[comp.std.c] Initialisation of unsigned strings

eru@tnvsu1.tele.nokia.fi (07/28/89)

I often use the "unsigned char" type to represent characters to avoid the
nonsense with negative letters (characters with the MSB set are commonly used
in ordinary text here). Thus sometimes arrays of "unsigned char" are initial-
ised with string constants. Then one day I compiled some such code with Gnu-C
with the switches -ansi -pedantic and it said that my initialisations are
non-ANSI.

First I thought that gcc was being too pedantic, but unfortunately the May
1988 draft seems to agree: 3.1.2.5 classifies "unsigned char" as an unsigned
integer type, and 3.5.7 says that an array of character type may be initialised
by a character string literal. Why could it not say "array of plain, signed or
unsigned char"?

Thus it appears that those who want to program in pure ANSI-C without the
fuzziness introduced by the implementation-dependent behaviour of plain char
lose the convenience of string literals. This ought to be changed in the
next version of the standard (if there ever is one).
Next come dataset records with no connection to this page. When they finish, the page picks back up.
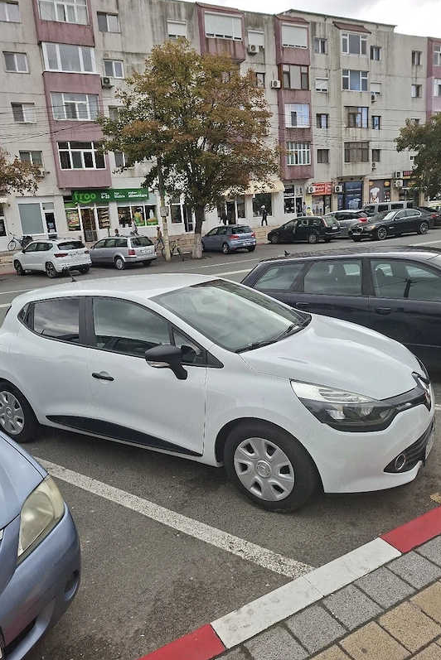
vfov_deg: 73.7
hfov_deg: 53.1
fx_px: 441
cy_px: 330
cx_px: 208
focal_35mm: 24
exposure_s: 1/769
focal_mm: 5.54
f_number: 1.8
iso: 50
Prior art exists:
all the C-compilers with unsigned char that I have used compile this usage
of string literals.


Erkki Ruohtula    ! Nokia Telecommunications
eru@tele.nokia.fi ! P.O. Box 33 SF-02601 Espoo, Finland

dfp@cbnewsl.ATT.COM (david.f.prosser) (07/28/89)

In article <438@mjolner.tele.nokia.fi> eru@tnvsu1.tele.nokia.fi () writes:
>Thus it appears that those who want to program in pure ANSI-C without the
>fuzziness introduced by the implementation-dependent behaviour of plain char
>lose the convenience of string literals. This ought to be changed in the
>next version of the standard (if there ever is one). Prior art exists:
>all the C-compilers with unsigned char that I have used compile this usage
>of string literals.

The pANS requires that arrays of any of the three char types can be
initialized with a string literal.  The definition of *character type*
can be found in section 3.1.2.5 (like most of the other mumble types):

	The three types char, signed char, and unsigned char are
	collectively called the character types.

However, one cannot initialize a pointer to a signed or unsigned char
with a string literal (without a cast).

	char ca[] = "abc";				/* valid */
	signed sca[] = "abc";				/* valid */
	unsigned uca[] = "abc";				/* valid */

	char *cp = "abc";				/* valid */
	signed char *scp = "abc";			/* invalid */
	unsigned char *ucp = "abc";			/* invalid */

	signed char *p = (signed char *)"abc";		/* valid */
	unsigned char *p = (unsigned char *)"abc";	/* valid */

Dave Prosser	...not an official X3J11 answer...

walter@hpclwjm.HP.COM (Walter Murray) (07/28/89)

>First I thought that gcc was being too pedantic, but unfortunately the May
>1988 draft seems to agree: 3.1.2.5 classifies "unsigned char" as an unsigned
>integer type, and 3.5.7 says that an array of character type may be initialised
>by a character string literal. Why could it not say "array of plain, signed or
>unsigned char"?

Note that "unsigned char" IS a character type, as well as an unsigned
integer type.  In the May, 1988, draft, see page 23, line 9 (3.1.2.5).
So it is legal to initialize an array of unsigned char with a character
string literal.

Walter Murray
Not speaking for X3J11
----------